NEWPORT, R.I. - There has been a name change, but little else is different for Phillip Walker, Temple's senior quarterback who spent his first three seasons known as P.J.
As he was in his first three seasons, Walker will be the starter, and he already has thrown a school-record 52 touchdown passes.
Walker has always exuded a quiet confidence, and even though this year's Owls have been described as his team, he said that nothing was different this offseason.
"I have been doing things the same I always have and I am the same guy," Walker said Tuesday during the American Athletic Conference's football media day.
Actually he's not exactly the same guy. Walker is listed at 5-foot-11 and 205 pounds, but he says he's up to 210 pounds and appears to have spent some serious time in the weight room.
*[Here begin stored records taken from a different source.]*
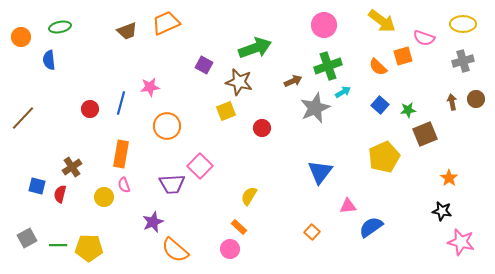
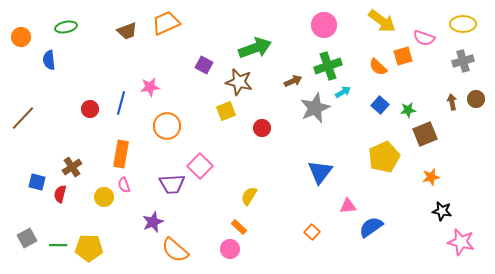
green ellipse at (60, 27): moved 6 px right
orange star at (449, 178): moved 18 px left, 1 px up; rotated 24 degrees clockwise
blue square at (37, 186): moved 4 px up
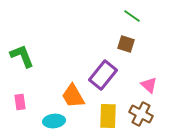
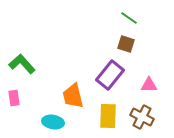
green line: moved 3 px left, 2 px down
green L-shape: moved 8 px down; rotated 20 degrees counterclockwise
purple rectangle: moved 7 px right
pink triangle: rotated 42 degrees counterclockwise
orange trapezoid: rotated 16 degrees clockwise
pink rectangle: moved 6 px left, 4 px up
brown cross: moved 1 px right, 3 px down
cyan ellipse: moved 1 px left, 1 px down; rotated 15 degrees clockwise
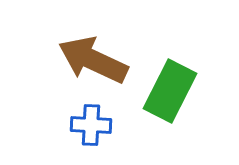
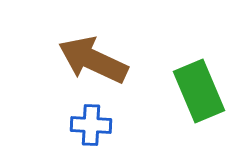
green rectangle: moved 29 px right; rotated 50 degrees counterclockwise
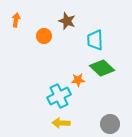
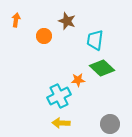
cyan trapezoid: rotated 10 degrees clockwise
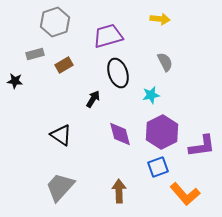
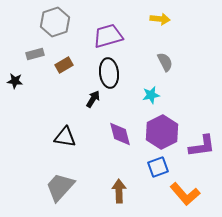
black ellipse: moved 9 px left; rotated 12 degrees clockwise
black triangle: moved 4 px right, 2 px down; rotated 25 degrees counterclockwise
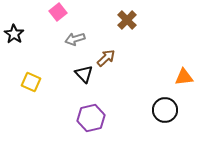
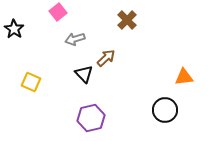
black star: moved 5 px up
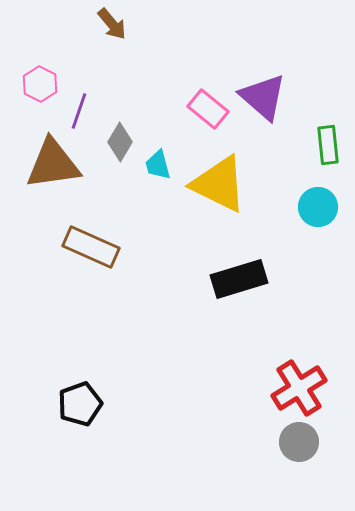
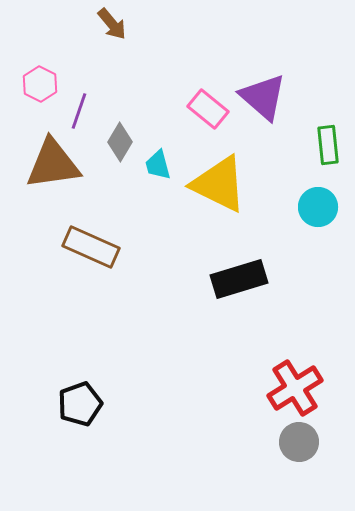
red cross: moved 4 px left
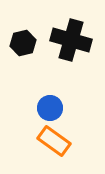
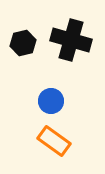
blue circle: moved 1 px right, 7 px up
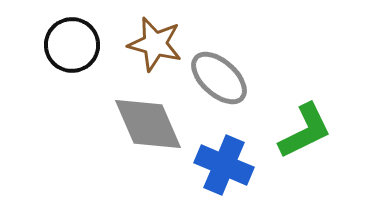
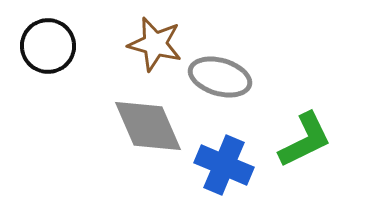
black circle: moved 24 px left, 1 px down
gray ellipse: moved 1 px right, 1 px up; rotated 26 degrees counterclockwise
gray diamond: moved 2 px down
green L-shape: moved 9 px down
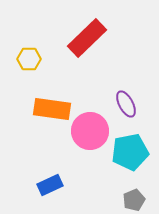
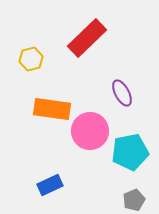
yellow hexagon: moved 2 px right; rotated 15 degrees counterclockwise
purple ellipse: moved 4 px left, 11 px up
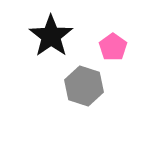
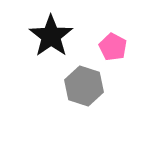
pink pentagon: rotated 8 degrees counterclockwise
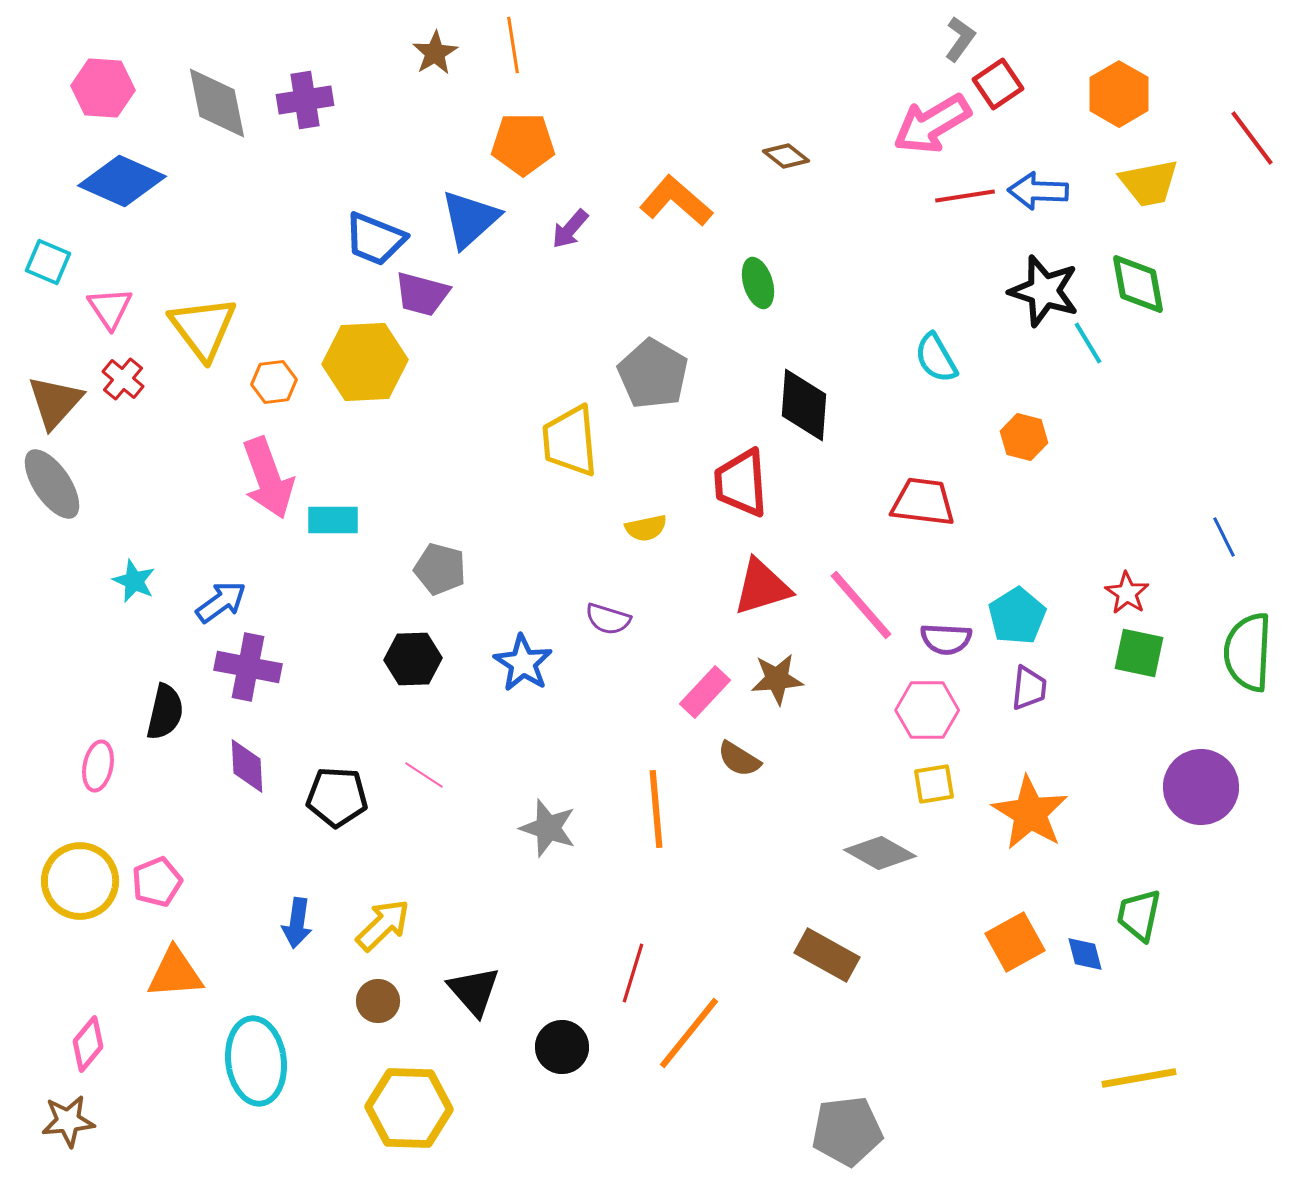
"I feel I put the weight on in the right places," said Walker, a product of Elizabeth (N.J.) High.
As for the name change, Walker, who likes to be called Phil while being referred to in print as Phillip, said he simply outgrew his initials.
"It is just the growth, the older I get the less I want to be called P.J.," Walker said. I feel the more mature I become and the more of a man I become, I don't want to be a grown man being called P.J. I would prefer them calling me by my original name."
Walker is among the most respected players on the team. He has a quiet manner about him but says he can get on teammates if needed.
More than anything, he has shown tremendous toughness. In last year's 27-10 opening win over Penn State, he hurt his non-throwing left shoulder.
The pain at times was excruciating.
"It hurt every day," Walker said.
Yet Walker kept playing, and at a high rate. He was the only offensive player to start all 14 games for the 10-4 Owls. Walker completed 56.8 percent of his passes for 2,973 yards with 19 touchdowns and eight interceptions.
More important, Temple tied a single-season school record for wins and that is the statistic Walker cares about most.
The Owls were hesitant to allow him to run the ball much, for fear of injury.
"He is a tremendous competitor and a tremendous leader and as a program we have made a decision to turn him loose as a senior," Temple coach Matt Rhule said.
Whether that means he will be running more remains to be seen, but no doubt Temple will rely on Walker to make more big plays
Walker says one thing may change this year: He may stop more often to smell the proverbial roses. While he says his goal is to play football at the next level, his height, at least if he continues playing quarterback, will work against him.
So while he hopes this isn't his final season playing football, he is also realistic enough to understand that it just might be.
"I am blessed with this opportunity and so I haven't been complaining about anything because this could be my last season," Walker said. "I want to enjoy every day, every moment and every opportunity I get."